◆ **Problem description**:
Go through the lines below and copy any that hold the string "with".

Recorded data
*** Begin section ***

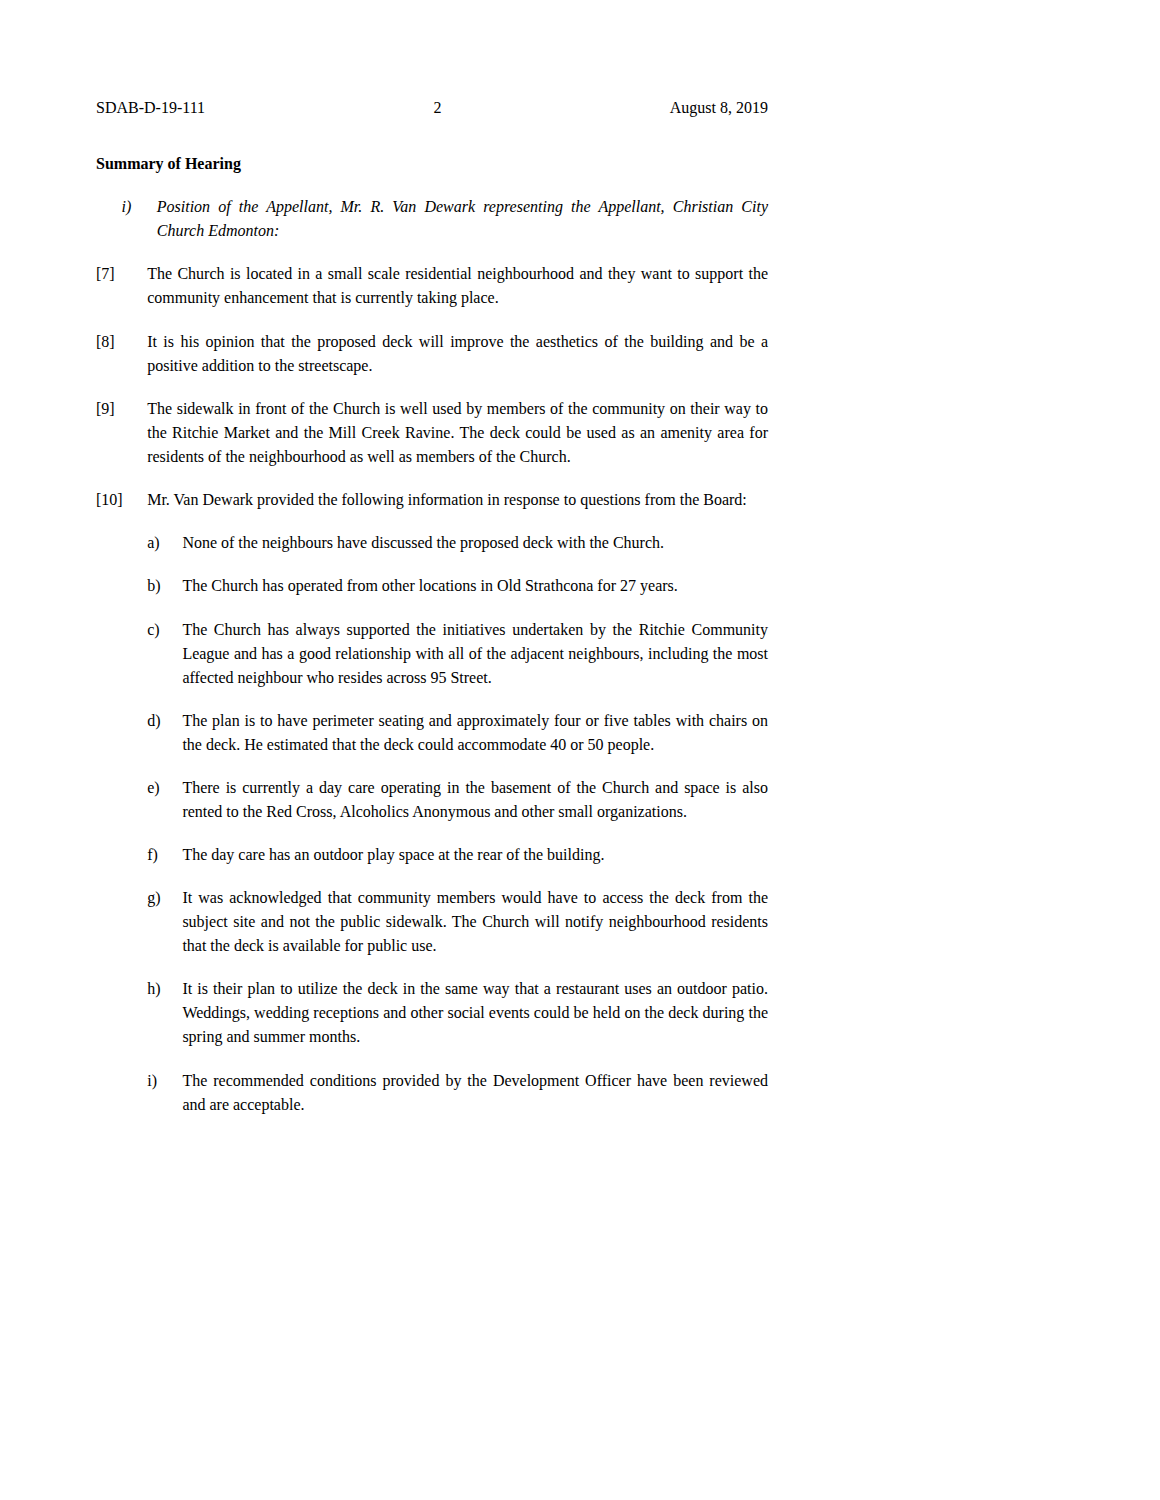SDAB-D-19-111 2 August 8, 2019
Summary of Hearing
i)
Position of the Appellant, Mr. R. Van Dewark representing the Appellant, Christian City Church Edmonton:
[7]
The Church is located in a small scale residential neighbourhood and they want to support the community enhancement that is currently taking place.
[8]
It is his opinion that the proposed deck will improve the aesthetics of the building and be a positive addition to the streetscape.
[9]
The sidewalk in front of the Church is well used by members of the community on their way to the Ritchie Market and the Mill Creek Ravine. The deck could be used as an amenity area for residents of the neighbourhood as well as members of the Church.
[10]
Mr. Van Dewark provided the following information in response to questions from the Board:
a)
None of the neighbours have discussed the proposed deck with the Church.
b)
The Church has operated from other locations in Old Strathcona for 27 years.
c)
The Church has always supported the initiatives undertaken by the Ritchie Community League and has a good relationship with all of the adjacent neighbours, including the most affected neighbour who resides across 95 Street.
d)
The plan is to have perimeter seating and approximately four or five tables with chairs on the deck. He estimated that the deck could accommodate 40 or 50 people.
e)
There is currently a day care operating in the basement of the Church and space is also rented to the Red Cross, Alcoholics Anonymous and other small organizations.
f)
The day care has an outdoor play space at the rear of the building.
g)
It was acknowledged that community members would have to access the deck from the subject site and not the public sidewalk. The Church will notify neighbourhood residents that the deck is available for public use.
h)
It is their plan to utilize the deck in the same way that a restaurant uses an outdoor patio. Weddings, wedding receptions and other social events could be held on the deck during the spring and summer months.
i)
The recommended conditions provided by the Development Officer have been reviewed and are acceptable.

*** End section ***

◆ **Solution for this problem**:
None of the neighbours have discussed the proposed deck with the Church.
The Church has always supported the initiatives undertaken by the Ritchie Community League and has a good relationship with all of the adjacent neighbours, including the most affected neighbour who resides across 95 Street.
The plan is to have perimeter seating and approximately four or five tables with chairs on the deck. He estimated that the deck could accommodate 40 or 50 people.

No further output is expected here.